21. In the subject Report and Recommendations, the Court declares (on pages 4 and 5) that the failure to investigate is not actionable. In effect, this court would grant any law enforcement agent to unfettered right to suspend the United States Constitution and its rights to justice and due process. Certainly this matter is suitable for revision by the United States Supreme Court.
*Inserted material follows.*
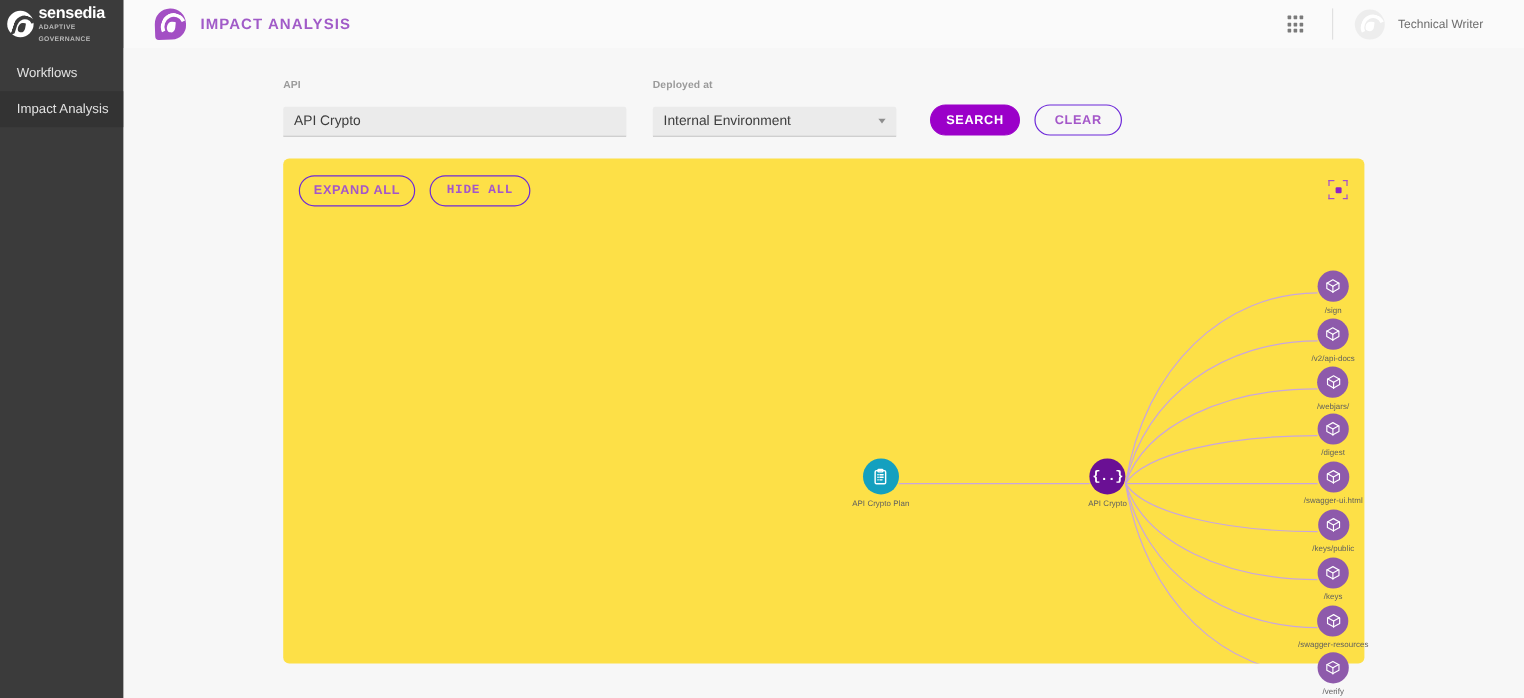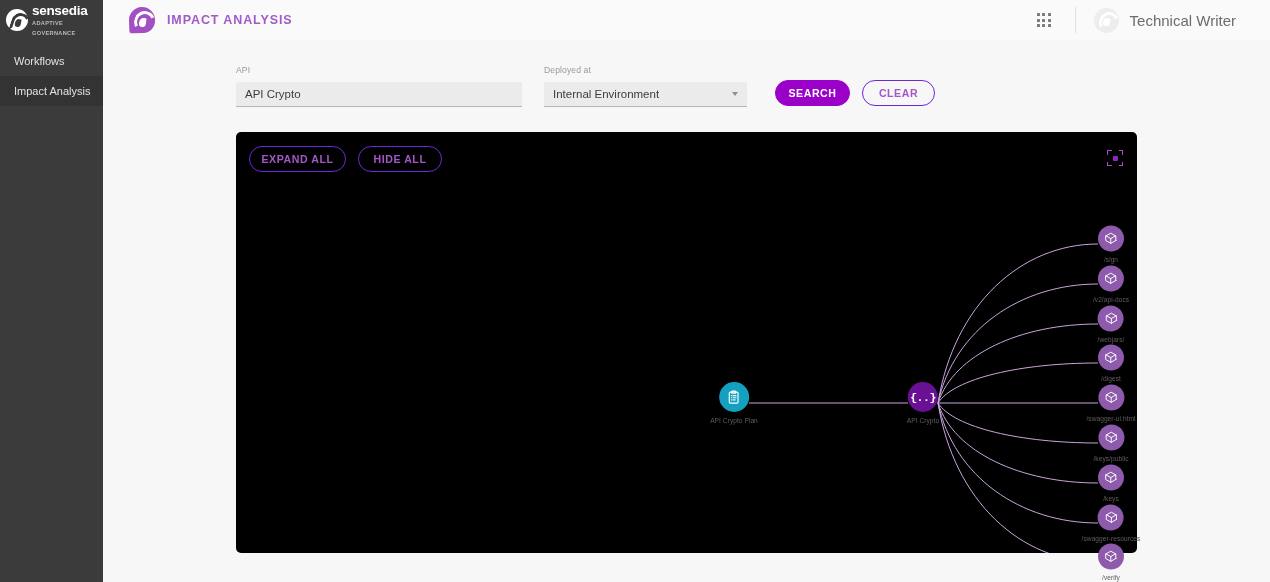"Technical Writer" #user-name { font-size: 15px -> 10px }
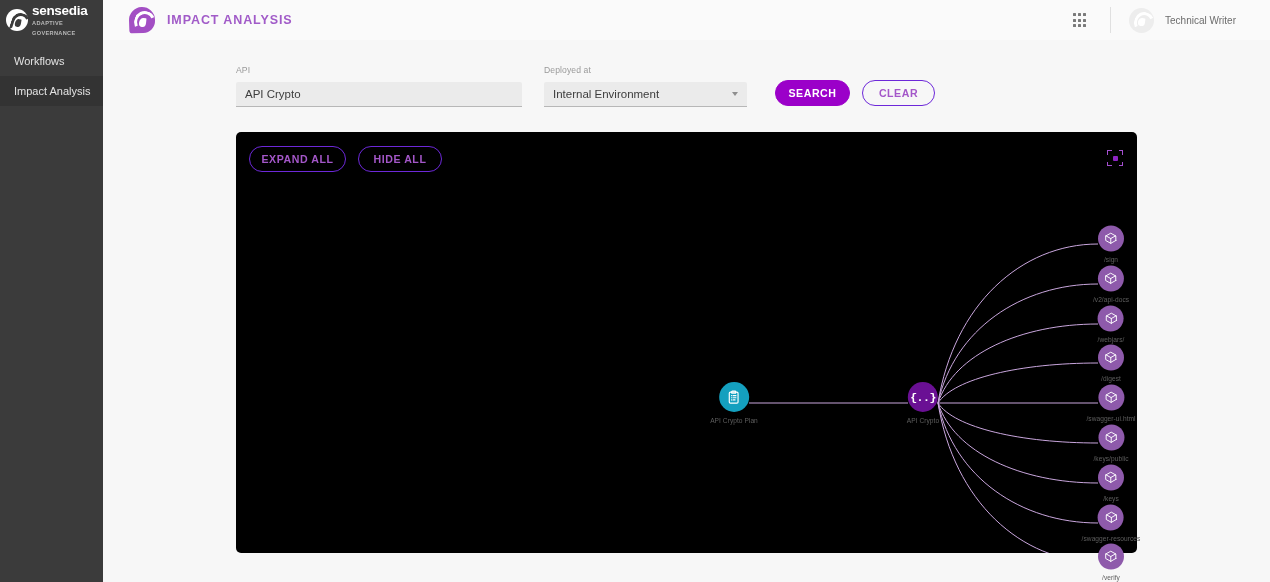"API" .field-label { font-weight: none -> bold; margin-bottom: 7px -> 14px }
22. The Court mistakenly (certainly not accidentally given the thorough work of this court) states that the Plaintiff has not sought monetary compensation in spite of the clearly claimed multi-billion dollar figure included in Plaintiff’s filings. The court would deceive all into believing the Bar cannot be assessed when, in fact, there are provisions to assess all attorneys every year for the enforcement of matters of ethics – a subject which certainly includes this matter.
23. The Law Enforcement agencies and Prosecutors of Montgomery County, Greene County do not have the right – in spite of this court’s contention, to deny the United States Constitution and its provisions for due process, equal justice, forced removal of property, etc. as described above and in the subpoenaed information.
25. Plaintiff has too much respect for the institution of the courts to continue to permit the courts participation in the degradation of the United States of America. As noted in the above instances wherein the United States Supreme Court has provided special considerations for pro se citizens and especially in view of the intimidation by the courts and Bar which deny the Plaintiff access to effective and competent legal representation, Plaintiff moves the court to deny all motions to dismiss and to act upon all motions and subpoenas in this filing. Further, Plaintiff moves the court to provide means for the court to fulfill its underlying function of delivering justice by providing liberal consideration of the Plaintiff’s true circumstances or providing a fearless lawyer of absolute integrity who can fulfill the courts demands for resources, skills and knowledge far beyond those of Plaintiff.
26. Plaintiff must cease this life destroying game to travel on business in order to have the financial resources to fund the requirements of those who use this process to extort him.
27. And yet, who else would help Cynthia Chaney Durrstein should she choose to be freed from the cycle of abuse? Her mother who has sacrificed Cynthia Chaney Durrstein to beatings and rape? Perhaps her Seymour buddies who would have her be their drug supplier? Maybe Timothy Hume who lied to and solicited her (strange that a Pastor would spend so much time and effort to attract an attractive young lady with the same first name as his wife)? Perhaps her children Rebecca Jo Bean and Mark Bean who so abuse her (a real investigation bay well find that they are the source of all the anonymous phone calls of ladies falsely claiming to be having affairs with Plaintiff)? No one other than Plaintiff. That Cynthia Chaney Durrstein chooses to remain codependent on those who abuse her is her choice and should not penalize Plaintiff. Even more, the choice of Cynthia Chaney Durrstein to become an abuser and abuse Plaintiff should not rest upon Plaintiff, but upon Cynthia Chaney Durrstein for abusing Plaintiff and upon those who abuse or support the abuse of Cynthia Chaney Durrstein and Plaintiff.